RECORDS PROVIDED |

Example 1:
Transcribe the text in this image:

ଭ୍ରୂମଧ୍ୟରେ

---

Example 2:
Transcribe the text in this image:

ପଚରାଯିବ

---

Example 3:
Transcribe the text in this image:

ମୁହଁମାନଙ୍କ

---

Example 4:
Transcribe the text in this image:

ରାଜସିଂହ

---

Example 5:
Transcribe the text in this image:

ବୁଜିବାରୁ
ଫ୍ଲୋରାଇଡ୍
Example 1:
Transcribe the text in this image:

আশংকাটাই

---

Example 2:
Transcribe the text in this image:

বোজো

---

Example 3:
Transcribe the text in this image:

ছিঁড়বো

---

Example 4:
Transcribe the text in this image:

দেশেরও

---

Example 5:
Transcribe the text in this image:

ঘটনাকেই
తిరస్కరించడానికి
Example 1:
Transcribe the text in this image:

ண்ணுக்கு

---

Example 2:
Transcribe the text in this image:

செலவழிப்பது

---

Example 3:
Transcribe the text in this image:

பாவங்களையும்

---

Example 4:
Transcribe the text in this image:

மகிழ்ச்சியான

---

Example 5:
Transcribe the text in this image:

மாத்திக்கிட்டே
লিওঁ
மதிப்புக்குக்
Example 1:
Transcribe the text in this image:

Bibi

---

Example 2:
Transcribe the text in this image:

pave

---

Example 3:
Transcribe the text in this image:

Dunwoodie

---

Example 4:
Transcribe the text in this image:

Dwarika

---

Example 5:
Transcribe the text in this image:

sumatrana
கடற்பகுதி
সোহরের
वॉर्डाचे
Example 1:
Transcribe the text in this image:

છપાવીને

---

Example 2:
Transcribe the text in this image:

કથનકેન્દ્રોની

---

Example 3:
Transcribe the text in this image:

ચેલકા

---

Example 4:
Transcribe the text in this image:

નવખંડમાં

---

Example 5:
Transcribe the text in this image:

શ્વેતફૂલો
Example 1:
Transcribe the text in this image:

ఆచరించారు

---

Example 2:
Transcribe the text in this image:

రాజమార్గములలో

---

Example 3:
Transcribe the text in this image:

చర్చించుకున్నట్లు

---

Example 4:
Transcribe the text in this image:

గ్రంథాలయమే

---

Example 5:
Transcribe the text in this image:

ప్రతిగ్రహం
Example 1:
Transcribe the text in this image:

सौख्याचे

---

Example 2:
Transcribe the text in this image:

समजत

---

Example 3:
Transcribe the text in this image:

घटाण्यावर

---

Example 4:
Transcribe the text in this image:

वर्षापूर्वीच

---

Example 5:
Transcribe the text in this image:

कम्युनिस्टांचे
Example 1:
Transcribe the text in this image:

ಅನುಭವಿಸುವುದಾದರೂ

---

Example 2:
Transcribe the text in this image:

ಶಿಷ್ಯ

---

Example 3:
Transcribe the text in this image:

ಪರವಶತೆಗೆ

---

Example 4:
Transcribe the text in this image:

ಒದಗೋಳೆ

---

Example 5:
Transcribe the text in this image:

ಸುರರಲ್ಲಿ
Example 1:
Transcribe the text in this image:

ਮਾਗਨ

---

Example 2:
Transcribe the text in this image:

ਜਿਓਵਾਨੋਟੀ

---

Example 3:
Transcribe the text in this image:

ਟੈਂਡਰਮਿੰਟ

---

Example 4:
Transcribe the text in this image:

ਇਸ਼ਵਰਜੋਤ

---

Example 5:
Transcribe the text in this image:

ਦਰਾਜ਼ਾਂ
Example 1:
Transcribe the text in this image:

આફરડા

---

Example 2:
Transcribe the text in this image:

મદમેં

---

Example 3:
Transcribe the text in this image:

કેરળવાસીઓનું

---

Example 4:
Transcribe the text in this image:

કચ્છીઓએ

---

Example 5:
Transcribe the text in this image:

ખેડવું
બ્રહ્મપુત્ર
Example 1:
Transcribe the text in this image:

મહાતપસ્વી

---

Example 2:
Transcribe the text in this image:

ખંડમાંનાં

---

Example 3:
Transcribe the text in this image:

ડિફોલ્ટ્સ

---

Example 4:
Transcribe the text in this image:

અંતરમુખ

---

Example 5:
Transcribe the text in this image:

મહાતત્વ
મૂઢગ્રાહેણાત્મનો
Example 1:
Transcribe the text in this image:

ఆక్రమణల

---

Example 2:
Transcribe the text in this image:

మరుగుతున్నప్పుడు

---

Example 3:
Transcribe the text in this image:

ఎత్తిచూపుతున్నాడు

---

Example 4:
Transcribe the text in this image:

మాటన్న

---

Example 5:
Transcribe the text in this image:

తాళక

PROBLEM |
All entries must be printed exactly, with nothing omitted.

TASK ANSWER |
Example 1:
Transcribe the text in this image:

ଭ୍ରୂମଧ୍ୟରେ

---

Example 2:
Transcribe the text in this image:

ପଚରାଯିବ

---

Example 3:
Transcribe the text in this image:

ମୁହଁମାନଙ୍କ

---

Example 4:
Transcribe the text in this image:

ରାଜସିଂହ

---

Example 5:
Transcribe the text in this image:

ବୁଜିବାରୁ
ଫ୍ଲୋରାଇଡ୍
Example 1:
Transcribe the text in this image:

আশংকাটাই

---

Example 2:
Transcribe the text in this image:

বোজো

---

Example 3:
Transcribe the text in this image:

ছিঁড়বো

---

Example 4:
Transcribe the text in this image:

দেশেরও

---

Example 5:
Transcribe the text in this image:

ঘটনাকেই
తిరస్కరించడానికి
Example 1:
Transcribe the text in this image:

ண்ணுக்கு

---

Example 2:
Transcribe the text in this image:

செலவழிப்பது

---

Example 3:
Transcribe the text in this image:

பாவங்களையும்

---

Example 4:
Transcribe the text in this image:

மகிழ்ச்சியான

---

Example 5:
Transcribe the text in this image:

மாத்திக்கிட்டே
লিওঁ
மதிப்புக்குக்
Example 1:
Transcribe the text in this image:

Bibi

---

Example 2:
Transcribe the text in this image:

pave

---

Example 3:
Transcribe the text in this image:

Dunwoodie

---

Example 4:
Transcribe the text in this image:

Dwarika

---

Example 5:
Transcribe the text in this image:

sumatrana
கடற்பகுதி
সোহরের
वॉर्डाचे
Example 1:
Transcribe the text in this image:

છપાવીને

---

Example 2:
Transcribe the text in this image:

કથનકેન્દ્રોની

---

Example 3:
Transcribe the text in this image:

ચેલકા

---

Example 4:
Transcribe the text in this image:

નવખંડમાં

---

Example 5:
Transcribe the text in this image:

શ્વેતફૂલો
Example 1:
Transcribe the text in this image:

ఆచరించారు

---

Example 2:
Transcribe the text in this image:

రాజమార్గములలో

---

Example 3:
Transcribe the text in this image:

చర్చించుకున్నట్లు

---

Example 4:
Transcribe the text in this image:

గ్రంథాలయమే

---

Example 5:
Transcribe the text in this image:

ప్రతిగ్రహం
Example 1:
Transcribe the text in this image:

सौख्याचे

---

Example 2:
Transcribe the text in this image:

समजत

---

Example 3:
Transcribe the text in this image:

घटाण्यावर

---

Example 4:
Transcribe the text in this image:

वर्षापूर्वीच

---

Example 5:
Transcribe the text in this image:

कम्युनिस्टांचे
Example 1:
Transcribe the text in this image:

ಅನುಭವಿಸುವುದಾದರೂ

---

Example 2:
Transcribe the text in this image:

ಶಿಷ್ಯ

---

Example 3:
Transcribe the text in this image:

ಪರವಶತೆಗೆ

---

Example 4:
Transcribe the text in this image:

ಒದಗೋಳೆ

---

Example 5:
Transcribe the text in this image:

ಸುರರಲ್ಲಿ
Example 1:
Transcribe the text in this image:

ਮਾਗਨ

---

Example 2:
Transcribe the text in this image:

ਜਿਓਵਾਨੋਟੀ

---

Example 3:
Transcribe the text in this image:

ਟੈਂਡਰਮਿੰਟ

---

Example 4:
Transcribe the text in this image:

ਇਸ਼ਵਰਜੋਤ

---

Example 5:
Transcribe the text in this image:

ਦਰਾਜ਼ਾਂ
Example 1:
Transcribe the text in this image:

આફરડા

---

Example 2:
Transcribe the text in this image:

મદમેં

---

Example 3:
Transcribe the text in this image:

કેરળવાસીઓનું

---

Example 4:
Transcribe the text in this image:

કચ્છીઓએ

---

Example 5:
Transcribe the text in this image:

ખેડવું
બ્રહ્મપુત્ર
Example 1:
Transcribe the text in this image:

મહાતપસ્વી

---

Example 2:
Transcribe the text in this image:

ખંડમાંનાં

---

Example 3:
Transcribe the text in this image:

ડિફોલ્ટ્સ

---

Example 4:
Transcribe the text in this image:

અંતરમુખ

---

Example 5:
Transcribe the text in this image:

મહાતત્વ
મૂઢગ્રાહેણાત્મનો
Example 1:
Transcribe the text in this image:

ఆక్రమణల

---

Example 2:
Transcribe the text in this image:

మరుగుతున్నప్పుడు

---

Example 3:
Transcribe the text in this image:

ఎత్తిచూపుతున్నాడు

---

Example 4:
Transcribe the text in this image:

మాటన్న

---

Example 5:
Transcribe the text in this image:

తాళక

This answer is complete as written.